● WHAT IS BEING ASKED
Please copy the text of every item below word for word, keeping each line as it appears. Leave the pictures out of your answer.

● EXERCISE INPUT

*** Begin section ***

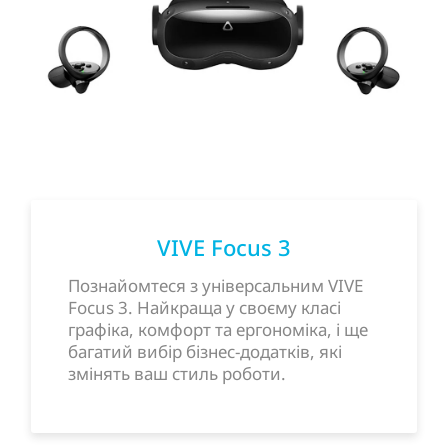
VIVE Focus 3
Познайомтеся з універсальним VIVE
Focus 3. Найкраща у своєму класі
графіка, комфорт та ергономіка, і ще
багатий вибір бізнес-додатків, які
змінять ваш стиль роботи.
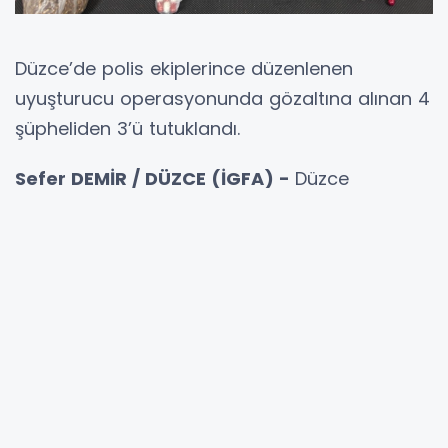
Düzce’de polis ekiplerince düzenlenen
uyuşturucu operasyonunda gözaltına alınan 4
şüpheliden 3’ü tutuklandı.
Sefer DEMİR / DÜZCE (İGFA) -
Düzce
Cumhuriyet Başsavcılığı koordinesinde, İl
Emniyet Müdürlüğü Narkotik Suçlarla
Mücadele Şube Müdürlüğü ekiplerince 30
Nisan 2026’da Kültür, Uzun Mustafa, Azmimilli
ve Güzelbahçe mahallelerinde belirlenen
adreslere operasyon düzenlendi.
Operasyonda yapılan aramalarda, 8 parça
halinde 105 gram sentetik kannabinoid, 65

*** End section ***

● EXERCISE ANSWER
VIVE Focus 3
Познайомтеся з універсальним VIVE
Focus 3. Найкраща у своєму класі
графіка, комфорт та ергономіка, і ще
багатий вибір бізнес-додатків, які
змінять ваш стиль роботи.
Düzce’de polis ekiplerince düzenlenen
uyuşturucu operasyonunda gözaltına alınan 4
şüpheliden 3’ü tutuklandı.
Sefer DEMİR / DÜZCE (İGFA) -
Düzce
Cumhuriyet Başsavcılığı koordinesinde, İl
Emniyet Müdürlüğü Narkotik Suçlarla
Mücadele Şube Müdürlüğü ekiplerince 30
Nisan 2026’da Kültür, Uzun Mustafa, Azmimilli
ve Güzelbahçe mahallelerinde belirlenen
adreslere operasyon düzenlendi.
Operasyonda yapılan aramalarda, 8 parça
halinde 105 gram sentetik kannabinoid, 65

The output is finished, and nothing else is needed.